One of the principal challenges when estimating the effects of interventions from
observational data (e.g. historical data) is controlling for confounding factors that may
bias the results. The causal inference literature is rich with methods to remove
confounding bias in settings where they have been identified and measured. However,
these settings are typically rare in the social sciences. Information about confounders
tends to be captured in less precise data formats such as text (if they are captured at
all). The goal of the project - and of my PhD - is to develop and apply causal inference
methods that can make use of text data for more precise and robust estimates in the
humanities and social sciences.

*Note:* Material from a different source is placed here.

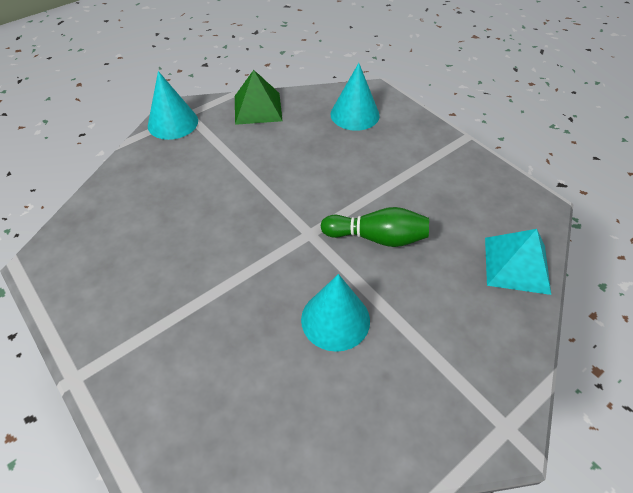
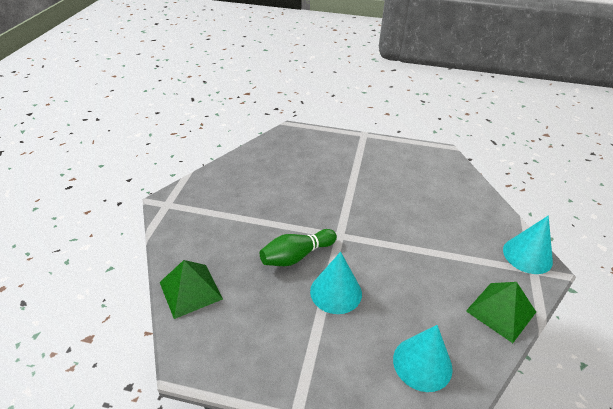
camera: 140 degrees right, 10 degrees down
(335, 319) = (281, 202): turquoise cone -> turquoise cone (336, 292)
(516, 265) = (190, 290): turquoise pyramid -> green pyramid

We hope that developing better causal estimation
methods will enable researchers to answer more questions about the society we live in
and in turn result in more informed policy and institutional decisions. These methods
will make use of recent techniques developed in the field of NLP to automatically
capture information from text.
This project would contribute towards my main research focus at the moment, which revolves around testing the effectiveness of the Design-based Supervised Learning (DSL) framework for debiasing statistics based on annotations from Large Language Models. Depending on the results of the experiments, I also want to test how effective DSL can be at producing unbiased estimates for the Average Treatment Effect when using text documents as proxies for an unobserved confounder.
Additionally, together with some master students I will work on a continuation of my previous project "Can Large Language Models (or Humans) Disentangle Text?" where we seek to develop methods to use LLMs to remove information from text in an interpretable way.